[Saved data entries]
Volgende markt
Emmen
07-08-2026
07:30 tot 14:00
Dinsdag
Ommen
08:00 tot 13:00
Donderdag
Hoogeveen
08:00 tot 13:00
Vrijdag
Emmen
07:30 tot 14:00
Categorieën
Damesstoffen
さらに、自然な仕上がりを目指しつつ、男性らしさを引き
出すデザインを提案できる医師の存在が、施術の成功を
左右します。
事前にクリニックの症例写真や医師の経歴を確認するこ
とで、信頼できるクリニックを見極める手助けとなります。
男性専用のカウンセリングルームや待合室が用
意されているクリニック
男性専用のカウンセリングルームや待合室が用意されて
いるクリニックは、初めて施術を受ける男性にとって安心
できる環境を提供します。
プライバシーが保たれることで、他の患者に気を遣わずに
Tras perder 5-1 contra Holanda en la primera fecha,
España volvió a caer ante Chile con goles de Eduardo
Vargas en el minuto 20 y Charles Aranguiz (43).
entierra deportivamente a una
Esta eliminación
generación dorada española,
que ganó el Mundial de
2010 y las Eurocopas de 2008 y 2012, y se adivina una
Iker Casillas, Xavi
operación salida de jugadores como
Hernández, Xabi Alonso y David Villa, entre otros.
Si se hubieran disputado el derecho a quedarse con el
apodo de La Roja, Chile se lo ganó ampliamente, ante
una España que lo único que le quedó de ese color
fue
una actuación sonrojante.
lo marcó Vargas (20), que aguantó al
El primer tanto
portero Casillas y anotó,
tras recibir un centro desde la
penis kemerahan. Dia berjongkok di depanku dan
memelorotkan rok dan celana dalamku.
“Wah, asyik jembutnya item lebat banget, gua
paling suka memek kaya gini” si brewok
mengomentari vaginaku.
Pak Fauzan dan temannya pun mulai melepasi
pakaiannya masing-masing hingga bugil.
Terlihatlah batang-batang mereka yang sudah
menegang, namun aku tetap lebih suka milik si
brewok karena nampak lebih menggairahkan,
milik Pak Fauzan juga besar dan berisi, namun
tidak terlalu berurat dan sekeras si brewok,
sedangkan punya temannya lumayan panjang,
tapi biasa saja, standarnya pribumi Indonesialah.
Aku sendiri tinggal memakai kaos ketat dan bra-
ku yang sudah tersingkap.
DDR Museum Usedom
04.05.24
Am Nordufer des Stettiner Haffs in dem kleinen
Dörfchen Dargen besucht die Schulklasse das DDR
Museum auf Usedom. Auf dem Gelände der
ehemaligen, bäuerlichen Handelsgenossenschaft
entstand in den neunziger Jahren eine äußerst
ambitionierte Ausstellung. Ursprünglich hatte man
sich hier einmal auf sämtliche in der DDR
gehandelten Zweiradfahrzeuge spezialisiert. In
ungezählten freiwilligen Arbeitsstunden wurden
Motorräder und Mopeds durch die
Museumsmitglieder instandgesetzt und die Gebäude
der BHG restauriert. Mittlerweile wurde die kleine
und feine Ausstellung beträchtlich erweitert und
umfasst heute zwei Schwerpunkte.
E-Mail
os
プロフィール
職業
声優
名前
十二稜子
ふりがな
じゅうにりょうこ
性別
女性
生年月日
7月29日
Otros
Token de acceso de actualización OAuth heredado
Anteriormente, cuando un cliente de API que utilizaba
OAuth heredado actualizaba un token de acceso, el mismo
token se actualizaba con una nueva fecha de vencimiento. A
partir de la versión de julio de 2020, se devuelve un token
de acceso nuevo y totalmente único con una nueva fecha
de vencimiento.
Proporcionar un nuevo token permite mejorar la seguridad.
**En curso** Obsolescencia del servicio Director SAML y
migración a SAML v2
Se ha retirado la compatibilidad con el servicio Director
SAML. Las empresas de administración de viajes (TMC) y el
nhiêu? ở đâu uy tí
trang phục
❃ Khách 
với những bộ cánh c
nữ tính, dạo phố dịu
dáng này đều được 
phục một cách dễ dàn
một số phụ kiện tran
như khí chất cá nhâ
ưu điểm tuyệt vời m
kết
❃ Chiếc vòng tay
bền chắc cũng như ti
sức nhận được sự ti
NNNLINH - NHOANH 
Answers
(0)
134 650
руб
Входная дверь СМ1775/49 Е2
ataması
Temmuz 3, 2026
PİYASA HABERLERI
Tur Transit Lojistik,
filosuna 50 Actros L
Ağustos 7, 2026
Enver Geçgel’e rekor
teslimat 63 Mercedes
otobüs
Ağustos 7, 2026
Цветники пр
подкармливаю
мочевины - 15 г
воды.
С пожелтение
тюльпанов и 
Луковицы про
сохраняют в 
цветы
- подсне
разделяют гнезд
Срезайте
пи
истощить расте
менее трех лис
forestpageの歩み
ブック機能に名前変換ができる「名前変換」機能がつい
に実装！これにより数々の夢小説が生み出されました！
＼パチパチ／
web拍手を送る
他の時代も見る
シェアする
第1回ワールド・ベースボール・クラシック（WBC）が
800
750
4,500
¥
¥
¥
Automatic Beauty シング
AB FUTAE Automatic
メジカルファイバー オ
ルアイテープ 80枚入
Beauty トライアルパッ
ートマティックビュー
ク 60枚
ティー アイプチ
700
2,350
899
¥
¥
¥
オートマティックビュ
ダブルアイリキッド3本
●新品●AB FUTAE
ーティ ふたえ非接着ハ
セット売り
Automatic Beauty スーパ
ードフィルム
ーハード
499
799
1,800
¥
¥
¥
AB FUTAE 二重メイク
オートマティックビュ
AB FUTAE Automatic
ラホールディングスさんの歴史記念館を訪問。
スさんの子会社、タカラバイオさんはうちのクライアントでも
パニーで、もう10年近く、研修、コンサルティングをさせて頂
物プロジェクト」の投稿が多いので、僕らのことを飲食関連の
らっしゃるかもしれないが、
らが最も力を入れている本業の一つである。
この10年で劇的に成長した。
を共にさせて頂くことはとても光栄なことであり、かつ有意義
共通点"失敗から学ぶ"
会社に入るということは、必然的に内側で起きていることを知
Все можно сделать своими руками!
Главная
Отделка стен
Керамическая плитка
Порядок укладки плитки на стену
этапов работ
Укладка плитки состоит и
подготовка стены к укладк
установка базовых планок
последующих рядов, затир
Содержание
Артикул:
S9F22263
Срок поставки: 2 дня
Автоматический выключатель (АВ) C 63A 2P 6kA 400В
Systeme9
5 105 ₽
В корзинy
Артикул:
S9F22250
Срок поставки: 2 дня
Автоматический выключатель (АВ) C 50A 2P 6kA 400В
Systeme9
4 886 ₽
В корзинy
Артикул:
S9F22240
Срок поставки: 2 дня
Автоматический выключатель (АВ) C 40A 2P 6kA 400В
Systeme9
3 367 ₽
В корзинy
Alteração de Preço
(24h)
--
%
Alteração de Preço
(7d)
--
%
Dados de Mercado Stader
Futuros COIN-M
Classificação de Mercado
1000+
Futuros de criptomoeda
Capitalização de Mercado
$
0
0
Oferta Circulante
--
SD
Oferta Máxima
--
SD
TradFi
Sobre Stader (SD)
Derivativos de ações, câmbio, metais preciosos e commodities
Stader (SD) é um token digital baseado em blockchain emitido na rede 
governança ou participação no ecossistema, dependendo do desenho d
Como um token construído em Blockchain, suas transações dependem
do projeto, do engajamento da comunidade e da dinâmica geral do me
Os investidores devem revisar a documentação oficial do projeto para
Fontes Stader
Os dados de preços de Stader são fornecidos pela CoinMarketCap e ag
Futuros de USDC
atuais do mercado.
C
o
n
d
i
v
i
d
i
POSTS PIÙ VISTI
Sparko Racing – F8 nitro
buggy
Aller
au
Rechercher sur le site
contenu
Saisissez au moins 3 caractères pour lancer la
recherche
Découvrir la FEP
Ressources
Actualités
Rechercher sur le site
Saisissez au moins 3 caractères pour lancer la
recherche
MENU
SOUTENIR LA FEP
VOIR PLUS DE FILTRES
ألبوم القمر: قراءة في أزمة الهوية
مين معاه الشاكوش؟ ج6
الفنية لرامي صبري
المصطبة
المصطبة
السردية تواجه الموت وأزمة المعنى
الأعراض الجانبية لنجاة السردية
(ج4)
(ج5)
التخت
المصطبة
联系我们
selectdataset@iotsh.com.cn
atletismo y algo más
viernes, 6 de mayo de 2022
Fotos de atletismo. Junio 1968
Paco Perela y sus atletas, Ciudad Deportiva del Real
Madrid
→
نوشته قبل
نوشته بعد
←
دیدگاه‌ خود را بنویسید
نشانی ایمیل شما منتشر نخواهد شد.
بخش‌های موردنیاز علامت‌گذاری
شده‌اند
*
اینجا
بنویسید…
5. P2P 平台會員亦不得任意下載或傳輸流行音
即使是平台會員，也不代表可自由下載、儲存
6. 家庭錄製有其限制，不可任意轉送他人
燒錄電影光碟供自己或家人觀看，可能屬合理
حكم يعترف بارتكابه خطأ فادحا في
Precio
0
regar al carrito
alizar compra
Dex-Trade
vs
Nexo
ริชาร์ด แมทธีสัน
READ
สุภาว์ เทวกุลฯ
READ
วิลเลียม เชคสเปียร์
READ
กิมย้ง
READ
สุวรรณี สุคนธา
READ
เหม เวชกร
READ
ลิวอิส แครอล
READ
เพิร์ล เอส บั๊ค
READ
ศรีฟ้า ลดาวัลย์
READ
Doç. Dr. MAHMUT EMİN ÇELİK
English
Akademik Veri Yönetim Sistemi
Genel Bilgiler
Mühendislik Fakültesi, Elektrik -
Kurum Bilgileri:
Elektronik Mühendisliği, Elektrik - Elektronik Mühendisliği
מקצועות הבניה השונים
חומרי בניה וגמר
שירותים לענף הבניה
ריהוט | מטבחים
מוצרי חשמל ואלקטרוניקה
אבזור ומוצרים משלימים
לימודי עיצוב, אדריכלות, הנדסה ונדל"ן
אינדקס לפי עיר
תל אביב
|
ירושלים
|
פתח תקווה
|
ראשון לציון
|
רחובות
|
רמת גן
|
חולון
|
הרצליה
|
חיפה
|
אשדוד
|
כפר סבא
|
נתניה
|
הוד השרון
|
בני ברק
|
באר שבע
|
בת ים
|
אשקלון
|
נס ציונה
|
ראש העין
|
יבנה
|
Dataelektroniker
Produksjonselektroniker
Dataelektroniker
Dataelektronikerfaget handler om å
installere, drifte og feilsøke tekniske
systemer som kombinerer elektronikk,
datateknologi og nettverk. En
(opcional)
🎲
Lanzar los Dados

• **Required action**
Answer with the number alone after tallying the lines of the entries above that contain the word "Chile".

• **Exercise solution**
2